I had been relating unhappy episodes of the past. But there were also happy memories to be recalled even if we may not be the persons to experience them. I remembered  my mother telling me about their travelling on this road. It may be round about 1930 when my mother was about 15. My mother travelled to Taunggyi  with my grandmother in a single bullock cart with the cart driver as their only companion. As was the custom of those days she was wearing heavy jewelleries but there were no dangers of robbers or dacoits. It took them 2 weeks to arrive in Taunggyi. At nights the driver slept on the ground and they slept in the cart she had said.
And in “ Lords of the Sunset “ the author Morris Collis related about his travels in the Shan State. He arrived in Kunhing from Merng Nawng and stayed at my grandmother’s house which was on the east bank of the Nampang stream. The next day he said he reached Kengtung which was 140 miles away. I wonder if such thing is possible in  those days as I myself had travelled to Kengtung round about 1970 in a convoy and had seen how terrible the state of the road was. The road from Kunhing to Kengtung pass over hills and mountains and most parts are tricky and dangerous that many accidents happen on that road.

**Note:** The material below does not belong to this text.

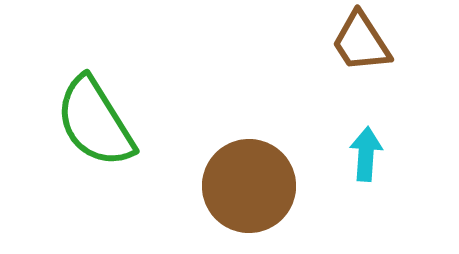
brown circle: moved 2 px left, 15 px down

Well…. I have written much about the road, about the good and bad part of it . But whatsoever the state of the road is people who live in the respective places have to use them. But we cannot help grumbling and comparing it to better roads while travelling in a car. We would compare it to the Japanese bullet train which will take over a little than  an hour for this distance. and also to the Yangon Mandalay expressway where cars can be driven at over 100 KL an hour. I think I cannot expect to travel on such good roads during this life. But maybe in the next life if I were to be born again in this area.